Text section:
****
Russia also looked to the United States after the civil war for examples of the benefits that foreign capital investment could bring to national economy.
So how did Finance Minister Witte intend to “tailor” the new economic model in Russia? Witte thoughts of developing Russia was in line with the German economist Friedrich List’s ideas. Friedrich List’s work of “National System of Political Economy” were in Witte’s opinion “the solution for Russia” where Witte shared List’s view, that the railroads were vital for large-scale national development, and for drawing the rural population into an increasingly urban-oriented society.
It was in America that Friedrich List gathered inspiration from a study of Alexander Hamilton’s work. This got him recognized as an economist in Germany for promoting the “National System”, views which he had adopted during his stay in the U.S from Henry Clay’s American System. Sergei Witte´s conviction was also in line with List´s ideas of using protectionism as the state policy to stimulate the entire economy. To support industry and oppose free trade, protectionism would shelter Russia’s weak “infant industries” against import from abroad… “in a country as Russia the task of economic policy at present lies in an energetic and resolute protectionism. The effectiveness of such a policy is guaranteed by the gifts of industry, of the people and the inexhaustible riches of the country, which offers the fullest possibility of producing almost all consumer goods under the most advantageous conditions.” ((Sergei Witte, Lectures on National and State Economy). T. von Laue, Sergei Witte and Industrialization of Russia, U.S.A 1969 p. p. 71).
****
Supplied information:

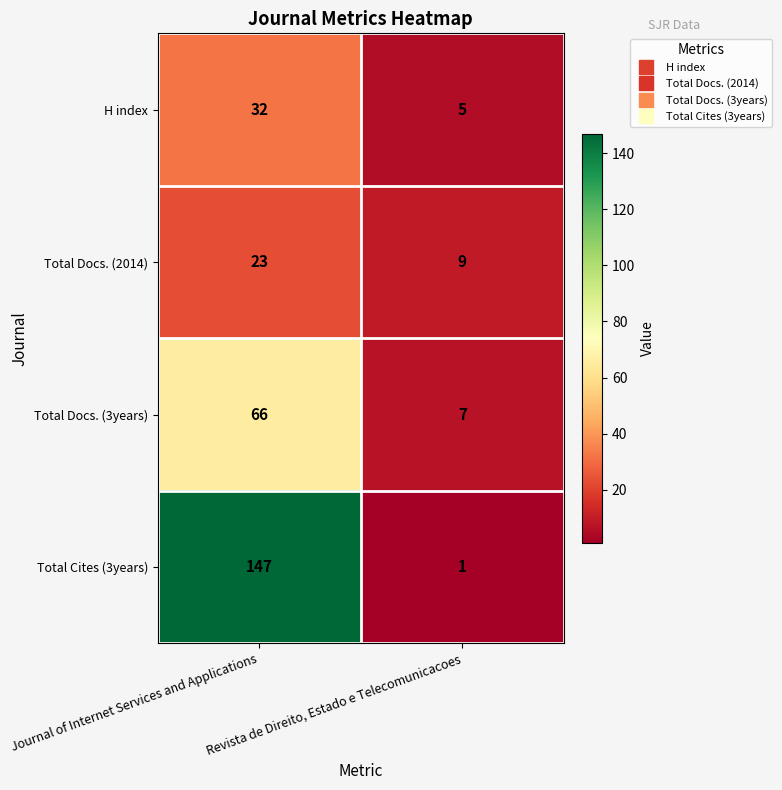

At which label is H index closest to 18?

Revista de Direito, Estado e Telecomunicacoes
****
Instruction:
From the text about Witte and Friedrich List, transcribe word for word the portion starting with "So how did Finance" and going on through "increasingly urban-oriented society.".

Task output:
So how did Finance Minister Witte intend to “tailor” the new economic model in Russia? Witte thoughts of developing Russia was in line with the German economist Friedrich List’s ideas. Friedrich List’s work of “National System of Political Economy” were in Witte’s opinion “the solution for Russia” where Witte shared List’s view, that the railroads were vital for large-scale national development, and for drawing the rural population into an increasingly urban-oriented society.